# [LIST OF TASKS]
- A) Do these statements agree with the Queenstown library article below? (i) Queenstown Public Library was the first branch to computerise its loan system, in 1987. (ii) The library building stands three storeys tall. (iii) Queenstown was the nation's first satellite town. Answer yes or no for each and quote the deciding words of the article.
- B) Which lines in the entries below contain the string "submit"? Copy each such line, matching case.

# [TEXT PASSAGE]
»»

Happily Ever After For Queenstown Library




It will continue to serve the community and new generation of readers

By Joanna Seow
[Source:  The Straits Times, 25 July 2014]

Standing two storeys tall, the grey building on Margaret Drive looks old-fashioned with its bow-tie motif and lattice facade.

But this venerable keeper of fairytales and stories of faraway lands has been ahead of times.

Queenstown Public Library - the oldest public library still standing in Singapore - became the first branch to be fully air-conditioned in 1978 and the first to computerise its loan system in 1987.

It also opened the first children's corner and was the first to offer free movie screenings.

Now, the 44-year-old library - which became the country's oldest after the original National Library building at Stamford Road was torn down - will be the first of 26 under the National Library Board (NLB) to be preserved.

The 40th Anniversary of Queenstown Branch Library blog here .
Last month, it was gazetted for conservation under the Urban Redvelopment Authority's Master Plan 2014, as part of the medium-term term physical development of Singapore.

"I'm happy it will still be here.  It ties us to our memories, and that's the purpose of conserving a building," said retired Republic of Singapore Air Force officer Tommy Tan, 51, who lived in nearby Margaret Close as a boy.

Queenstown itself is no stranger to firsts.  It was the nation's first satellite town - nearly 20,000 housing units were built there from 1952 to 1968.

A modern town centre developed in the 1960s and 1970s, across from the library building.  The nation's first neighbourhood shopping centre and sports complex sprang up there.

««

# [PROVIDED DATA]
»»

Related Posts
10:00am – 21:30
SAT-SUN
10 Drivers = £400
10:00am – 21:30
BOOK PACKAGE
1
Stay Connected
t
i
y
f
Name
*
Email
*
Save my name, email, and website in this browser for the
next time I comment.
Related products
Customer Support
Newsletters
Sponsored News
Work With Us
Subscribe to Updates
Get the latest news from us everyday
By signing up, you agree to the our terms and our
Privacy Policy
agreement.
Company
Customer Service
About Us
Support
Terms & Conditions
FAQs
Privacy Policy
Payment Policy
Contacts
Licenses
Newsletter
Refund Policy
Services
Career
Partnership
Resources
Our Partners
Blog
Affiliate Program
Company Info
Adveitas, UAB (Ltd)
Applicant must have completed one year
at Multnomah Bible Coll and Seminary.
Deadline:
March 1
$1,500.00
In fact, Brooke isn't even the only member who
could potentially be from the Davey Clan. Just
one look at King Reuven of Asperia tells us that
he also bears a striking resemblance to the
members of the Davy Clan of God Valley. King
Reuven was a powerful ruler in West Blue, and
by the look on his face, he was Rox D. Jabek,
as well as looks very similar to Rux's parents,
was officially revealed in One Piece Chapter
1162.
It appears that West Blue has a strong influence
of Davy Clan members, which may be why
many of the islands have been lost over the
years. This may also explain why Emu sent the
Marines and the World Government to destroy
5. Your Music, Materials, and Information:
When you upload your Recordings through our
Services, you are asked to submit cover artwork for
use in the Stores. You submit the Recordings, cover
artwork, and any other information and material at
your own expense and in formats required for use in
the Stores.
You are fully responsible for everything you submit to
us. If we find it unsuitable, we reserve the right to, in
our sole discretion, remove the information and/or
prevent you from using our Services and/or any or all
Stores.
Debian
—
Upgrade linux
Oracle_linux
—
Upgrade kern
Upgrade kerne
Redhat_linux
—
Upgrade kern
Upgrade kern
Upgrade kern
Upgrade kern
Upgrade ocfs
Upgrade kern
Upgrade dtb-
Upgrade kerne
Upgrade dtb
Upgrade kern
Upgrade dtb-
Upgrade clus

««

# [ANSWERS PER TASK]
- A)
(i) Yes: "the first to computerise its loan system in 1987"
(ii) No: "Standing two storeys tall"
(iii) Yes: "It was the nation's first satellite town"

- B)
Services, you are asked to submit cover artwork for
use in the Stores. You submit the Recordings, cover
You are fully responsible for everything you submit to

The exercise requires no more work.